Over the past few decades, the Conservatives have had a strange relationship with climate change, alternating between embracing and retreating from the challenge. Margaret Thatcher was perhaps a surprising advocate for green issues in the 1980s, while her ally Nigel Lawson was one of the country’s leading deniers of global warming. David Cameron began his leadership by flying off to hug huskies, before telling his advisers to “get rid of all the green crap” a decade later. Theresa May legally enshrined the goal of net zero carbon emissions in the dying days of her premiership, while Boris Johnson came to power promising the “greenest government ever”.
Now, however, the Tories seem to be turning back against the environmental agenda. Zac Goldsmith resigned from Rishi Sunak’s government in June, citing the Prime Minister’s lack of interest in green matters. In the aftermath of the Uxbridge by-election, this seems to have gone further, with the party seeing the costs of transitioning to a less polluting world as a wedge issue. Yet it seems misguided to ignore the broader concerns of voters – and fails to recognise the successful path it could make as the party of green technology.
Most of the public is concerned about our impact on the environment. A survey last year for the Office for National Statistics found nearly three quarters of adults were (very or somewhat) worried about climate change. This is echoed in other polling, which shows a similar number convinced that climate change is caused by human activity, and over 70 per cent supporting policies that push us towards net zero emissions.
The Conservatives are, however, right to identify a tension about the practicalities of this objective. Across Europe, people’s enthusiasm for green politics erodes when they are exposed to the real trade-off in their lives. Flying remains popular, while taxes on driving and congestion are often electorally disastrous. There is no appetite for restrictions on things like meat consumption, while take-up of expensive energy-reducing alterations at home is still low. This is a political opportunity – but for technological optimism rather than climate scepticism.
The alternative to lowering living standards to combat climate change is to promote new technology that allows us to live our lives without harming the planet. This includes everything from cleaner sources of energy to emerging techniques of mitigating the effects of the carbon dioxide already in the air. In just the last few weeks we have seen progress in superconductivity and nuclear fusion, which could lead to limitless clean energy, while other geo-engineering projects have hinted at ways to slow down global warming to buy us time for new technologies to become scalable.
This innovation should be a comfortable area for the Tories. The party will be more relaxed than others about people and companies behind green technology becoming fabulously rich and won’t use the climate agenda to push broader social changes. Equally, achieving abundant, cheap energy could unlock wider economic gains while also creating employment and opportunity along the way. It would suit Sunak in particular, because it leans into his finance background and tech venture-capital vibes.
There is space for a futurist vision of climate change. One that, rather than dwelling on potential calamity, looks at the tech that could prevent it and promises other dividends too. It’s the agenda of newly built, energy-efficient homes and sparkling modular nuclear reactors, which focuses on a new industrial revolution rather than what needs to be banned and taxed to get us to net zero. It could be electorally attractive to those who balk at some of the measures needed to combat global warming, but who are still concerned at the impact humans have on the environment.

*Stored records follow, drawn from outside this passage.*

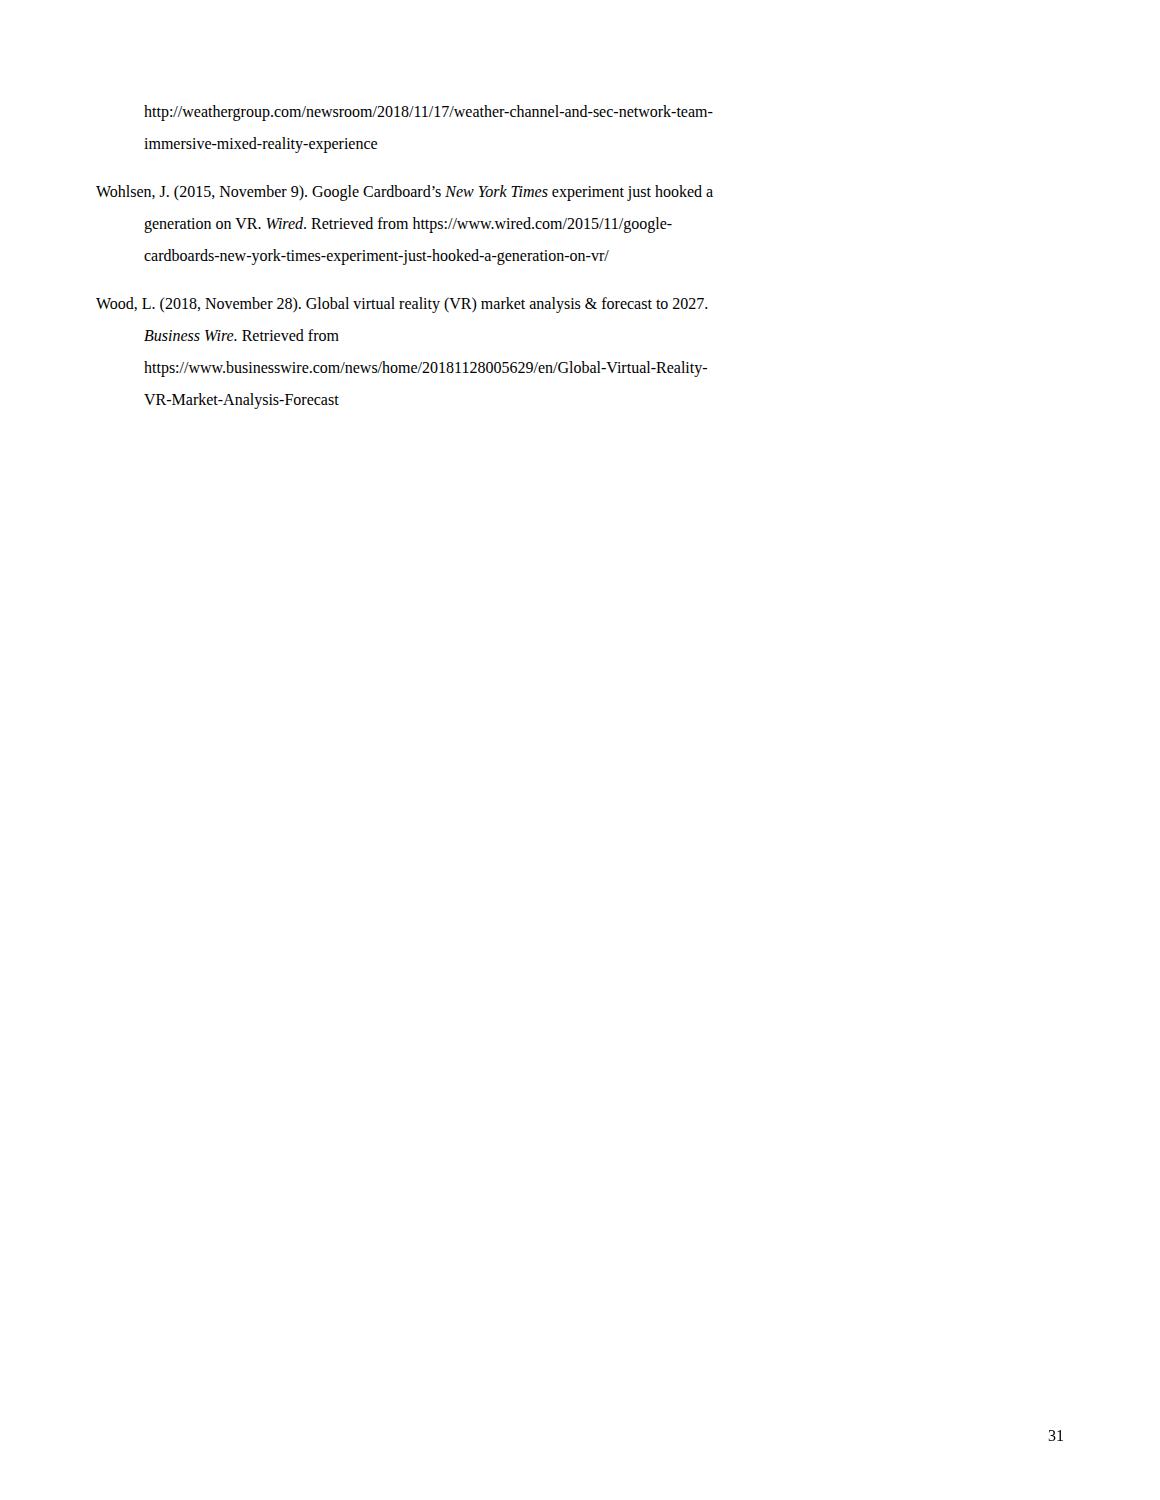http://weathergroup.com/newsroom/2018/11/17/weather-channel-and-sec-network-team-immersive-mixed-reality-experience
Wohlsen, J. (2015, November 9). Google Cardboard’s New York Times experiment just hooked a generation on VR. Wired. Retrieved from https://www.wired.com/2015/11/google-cardboards-new-york-times-experiment-just-hooked-a-generation-on-vr/
Wood, L. (2018, November 28). Global virtual reality (VR) market analysis & forecast to 2027. Business Wire. Retrieved from https://www.businesswire.com/news/home/20181128005629/en/Global-Virtual-Reality-VR-Market-Analysis-Forecast
31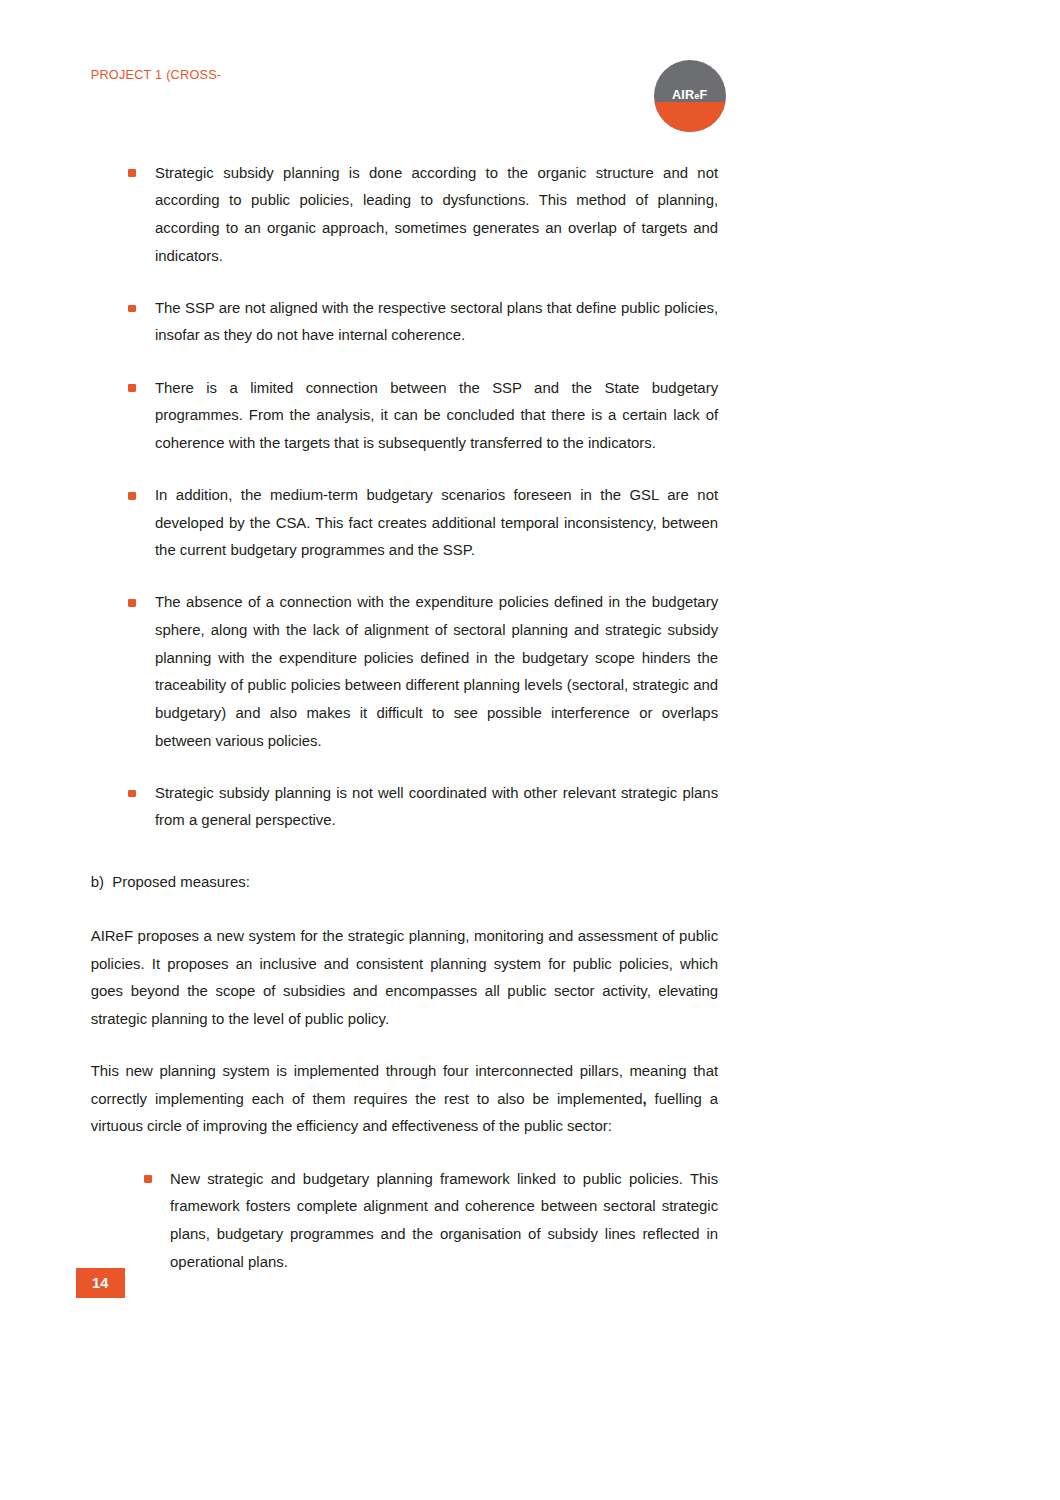Project 1 (Cross-
AIRe F
Strategic subsidy planning is done according to the organic structure and not according to public policies, leading to dysfunctions. This method of planning, according to an organic approach, sometimes generates an overlap of targets and indicators.
The SSP are not aligned with the respective sectoral plans that define public policies, insofar as they do not have internal coherence.
There is a limited connection between the SSP and the State budgetary programmes. From the analysis, it can be concluded that there is a certain lack of coherence with the targets that is subsequently transferred to the indicators.
In addition, the medium-term budgetary scenarios foreseen in the GSL are not developed by the CSA. This fact creates additional temporal inconsistency, between the current budgetary programmes and the SSP.
The absence of a connection with the expenditure policies defined in the budgetary sphere, along with the lack of alignment of sectoral planning and strategic subsidy planning with the expenditure policies defined in the budgetary scope hinders the traceability of public policies between different planning levels (sectoral, strategic and budgetary) and also makes it difficult to see possible interference or overlaps between various policies.
Strategic subsidy planning is not well coordinated with other relevant strategic plans from a general perspective.
b) Proposed measures:
AIReF proposes a new system for the strategic planning, monitoring and assessment of public policies. It proposes an inclusive and consistent planning system for public policies, which goes beyond the scope of subsidies and encompasses all public sector activity, elevating strategic planning to the level of public policy.
This new planning system is implemented through four interconnected pillars, meaning that correctly implementing each of them requires the rest to also be implemented, fuelling a virtuous circle of improving the efficiency and effectiveness of the public sector:
New strategic and budgetary planning framework linked to public policies. This framework fosters complete alignment and coherence between sectoral strategic plans, budgetary programmes and the organisation of subsidy lines reflected in operational plans.
14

This has already been the Tory approach, to an extent. In the past decade in power, it has done much to decarbonise the grid, even if its commitment to the cause hasn’t been wholehearted. It’s hard to see a future for the party in which it doesn’t have a better, more positive vision on climate change – with the issue likely to become a higher voter priority as the effects bite harder.
Today’s instinct might be to turn against the “green crap” when it gets hard, but this goes against both polling and the science. By having a positive, tech-driven approach to promoting the sorts of technologies that move us beyond carbon dioxide, the Tories could develop a strategy that suits their principles, their voter base and the planet.